──────── Text under study

Illustrative Layout Caching

In one aspect, Web page layout calculations are performed based at least in part on a render tree. As discussed above with reference to FIG. 1, a Web browser may construct a render tree based on a DOM tree. In general, a render tree may have a hierarchical structure similar to a DOM tree and it may include render objects for the visible elements of the DOM tree. In one example, a layout cache may be built atop a render tree by performing layout calculations for each render object in the render tree. The Web browser may then cache the layout calculations in local memory. Thus, when a layout operation is performed during subsequent render objects, the Web browser may determine if the calculation result is already stored in the cache. Otherwise, the Web browser may request a new layout calculation. In this way, redundant layout calculations may be avoided when a cached result will suffice for the current render object.

In one example, the Web browser may identify unchanged render objects in the render in order to reuse the cached layout results. By way of example and not limitation, one way to identify unchanged render objects is to build a companying tree for the render object. Alternatively, another way to identify unchanged render objects is to utilize an existing style caching tree. In this example, each render object may be associated with one DOM node from which it is generated, each DOM node may be associated with one style caching element and, thus, a render object may also be associated with one style caching element. Therefore, the Web browser may record the render object along with its layout result in its associated style caching element. As noted above regarding determining which style caching elements are associated with which DOM nodes, the Web browser may similarly identify a render object in the layout cache by finding its associated DOM node.

In one aspect, layout caching may cache layout calculations for all possible render objects. In another aspect, however, the Web browser may only cache layout results for render boxes, render blocks, render buttons, render text controls, render texts, render images, inline render objects, any combination of the foregoing, or the like.

Additionally, in order to determine validation of the cached layout results a Web browser may perform up to four different validation checks:

    • 1. Global Information of the Browser: This may include the size of the browser's window and the theme of the browser. If the global information of the browser changes, each cached result may be invalidated.

────────────────
──────── Data block

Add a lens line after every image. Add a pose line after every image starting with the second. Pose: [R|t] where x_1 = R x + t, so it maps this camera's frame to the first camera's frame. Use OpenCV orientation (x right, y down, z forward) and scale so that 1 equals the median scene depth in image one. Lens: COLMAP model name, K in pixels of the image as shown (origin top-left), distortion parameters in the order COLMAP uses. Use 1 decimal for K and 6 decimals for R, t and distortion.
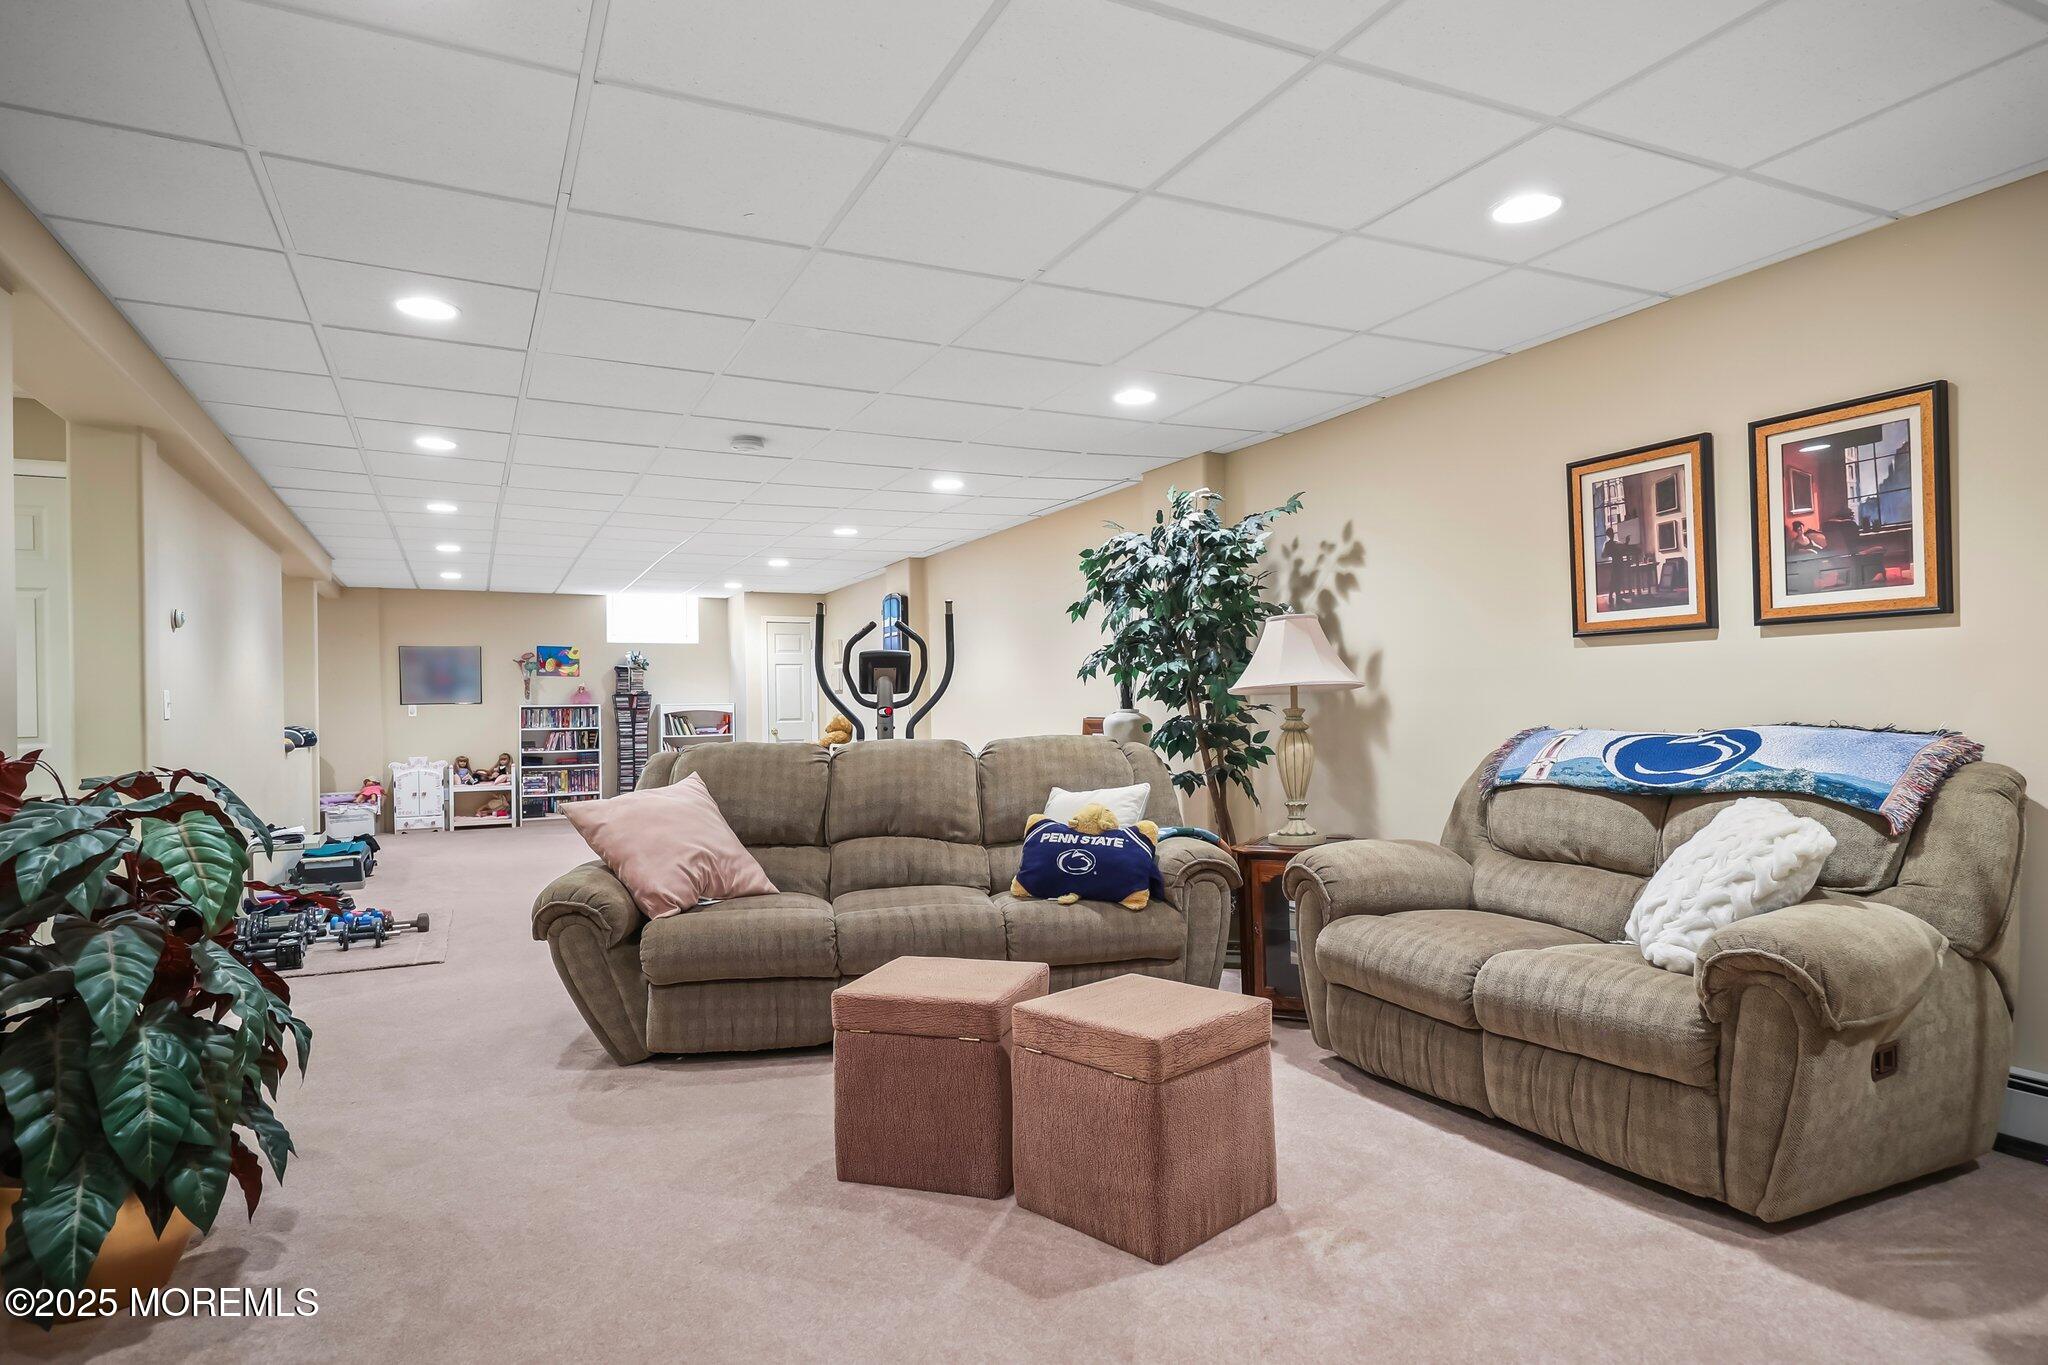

────────────────

> **Tasks to complete**:
**a.** Render the sentence "The Web browser may then cache the layout calculations in local memory." from the layout caching text into French.
**b.** From the layout caching text, extract the part that opens with the words containing "In one aspect, layout" and closes with "may be invalidated.".
**c.** Condense the paragraph of the layout caching text that begins "In one example, the Web browser may identify unchanged render objects" into a short list, keeping its main facts.

> **Answer section**:
**a.** Le navigateur Web peut ensuite mettre en cache les calculs de mise en page dans la mémoire locale.

**b.**
In one aspect, layout caching may cache layout calculations for all possible render objects. In another aspect, however, the Web browser may only cache layout results for render boxes, render blocks, render buttons, render text controls, render texts, render images, inline render objects, any combination of the foregoing, or the like.

Additionally, in order to determine validation of the cached layout results a Web browser may perform up to four different validation checks:

    • 1. Global Information of the Browser: This may include the size of the browser's window and the theme of the browser. If the global information of the browser changes, each cached result may be invalidated.

**c.**
- The Web browser may identify unchanged render objects so that cached layout results can be reused.
- One way to identify them is to build a companying tree for the render object. Another way is to use an existing style caching tree.
- With the style caching tree, each render object is associated with the one DOM node from which it is generated. Each DOM node is associated with one style caching element, so each render object is also associated with one style caching element.
- The browser may record the render object and its layout result in its associated style caching element. It may find a render object in the layout cache by finding its associated DOM node.